SAN YSIDRO, Calif., (KGTV) -- San Diego community leaders responded to comments made by the President, where he threatened to close down the US-Mexico border indefinitely if Mexico does not handle the wave of asylum seekers coming into the United States.
Paola Avila with the San Diego Regional Chamber of Commerce is part of a nearly 100 person joint-delegation from San Diego and Baja California, going to Mexico City this Sunday, to champion US-Mexico relations.
"Closing the border is not an option. Neither a portion nor all of it," Avila said.
San Ysidro Port of Entry is the busiest land border crossing in the Western Hemisphere. More than 70,000 vehicles and 25,000 pedestrians cross into the United States every day.
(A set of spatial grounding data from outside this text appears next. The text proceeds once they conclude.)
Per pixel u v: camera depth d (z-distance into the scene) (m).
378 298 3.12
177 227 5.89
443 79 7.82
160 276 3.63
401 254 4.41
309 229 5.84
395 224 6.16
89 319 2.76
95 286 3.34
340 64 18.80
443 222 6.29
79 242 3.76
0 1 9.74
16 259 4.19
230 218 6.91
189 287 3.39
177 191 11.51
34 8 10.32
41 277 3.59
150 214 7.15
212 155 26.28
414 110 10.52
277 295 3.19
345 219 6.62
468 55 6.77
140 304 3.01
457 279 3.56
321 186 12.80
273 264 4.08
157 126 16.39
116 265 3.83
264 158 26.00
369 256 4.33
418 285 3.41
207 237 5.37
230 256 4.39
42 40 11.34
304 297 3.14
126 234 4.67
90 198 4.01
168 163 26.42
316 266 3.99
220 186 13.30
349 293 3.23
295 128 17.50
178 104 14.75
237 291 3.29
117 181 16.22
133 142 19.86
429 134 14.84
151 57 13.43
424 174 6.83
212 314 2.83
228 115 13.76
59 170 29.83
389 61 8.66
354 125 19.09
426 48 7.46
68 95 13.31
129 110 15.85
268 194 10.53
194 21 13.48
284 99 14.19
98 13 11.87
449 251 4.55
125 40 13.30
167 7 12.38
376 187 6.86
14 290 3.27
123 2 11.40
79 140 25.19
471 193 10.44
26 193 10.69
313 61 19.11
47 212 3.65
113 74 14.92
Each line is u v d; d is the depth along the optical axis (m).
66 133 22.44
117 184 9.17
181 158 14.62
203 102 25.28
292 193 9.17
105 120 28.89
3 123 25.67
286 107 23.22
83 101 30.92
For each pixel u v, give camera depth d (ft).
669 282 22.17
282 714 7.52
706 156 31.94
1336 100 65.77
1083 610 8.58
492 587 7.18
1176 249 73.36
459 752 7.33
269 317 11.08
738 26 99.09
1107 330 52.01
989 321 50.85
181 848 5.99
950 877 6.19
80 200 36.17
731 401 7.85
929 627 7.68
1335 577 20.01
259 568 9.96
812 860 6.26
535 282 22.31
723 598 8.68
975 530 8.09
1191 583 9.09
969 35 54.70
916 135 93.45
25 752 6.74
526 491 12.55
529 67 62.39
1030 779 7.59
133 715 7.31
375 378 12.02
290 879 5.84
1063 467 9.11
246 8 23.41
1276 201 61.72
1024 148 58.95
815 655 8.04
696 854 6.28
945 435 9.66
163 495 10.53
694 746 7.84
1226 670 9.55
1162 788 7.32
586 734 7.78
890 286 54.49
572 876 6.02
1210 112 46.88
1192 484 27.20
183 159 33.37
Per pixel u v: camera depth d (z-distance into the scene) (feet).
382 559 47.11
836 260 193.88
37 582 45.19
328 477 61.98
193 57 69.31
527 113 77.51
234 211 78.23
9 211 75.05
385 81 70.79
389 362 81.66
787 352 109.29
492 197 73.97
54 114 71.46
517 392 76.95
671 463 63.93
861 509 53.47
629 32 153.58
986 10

President Trump recently tried to direct $3.5 Billion from the Pentagon to build his campaign promise wall. But that was blocked by Senate Democrats and 12 Republicans. Now Baja-Cali business leaders fear the President will force a port and border shutdown.
"Closing the border will be a profit-making operation," the President said.
Not so, said Jason Wells with the San Ysidro Chamber of Commerce. As the Executive Director, he advocates for 650 businesses that have a zipcode one and a half miles from the border. He will be joining Avila on Sunday, in the advocacy delegation. He knows first hand the severe consequences of a shutdown.
"Our daily lives are affected by the border crossings and how long that takes. So we certainly wish that not to be something to be toyed with," Wells said.
When migrants rushed the border last November, San Ysidro Port of Entry was shut down for just five hours. In that short time, the city lost $5.3 million in revenue. This does not include the economic impacts to neighboring Chula Vista, National City, or San Diego.
ABC News consultant John Cohen, who held a senior role at Homeland Security, said the last time there was a border shutdown was during the Reagan administration. He said it caused severe economic harm to both countries.
"History tells us when you shut down the southern border, it does little to stop to flow of illegal drugs into the US. It does little to stop illegal immigration. You do cause significant economic harm to the US," Cohen told ABC News.
Especially in this global economy, Avila said, where pesos and dollars are swiftly exchanged, and where commerce and culture are deeply intertwined.
"Our economies, communities, workforce, our businesses are so integrated. It's like dissecting a person. Dividing a person in half is not viable," Avila said.
Mexico's foreign minister responded in a tweet: "Mexico does not act on the basis of threats."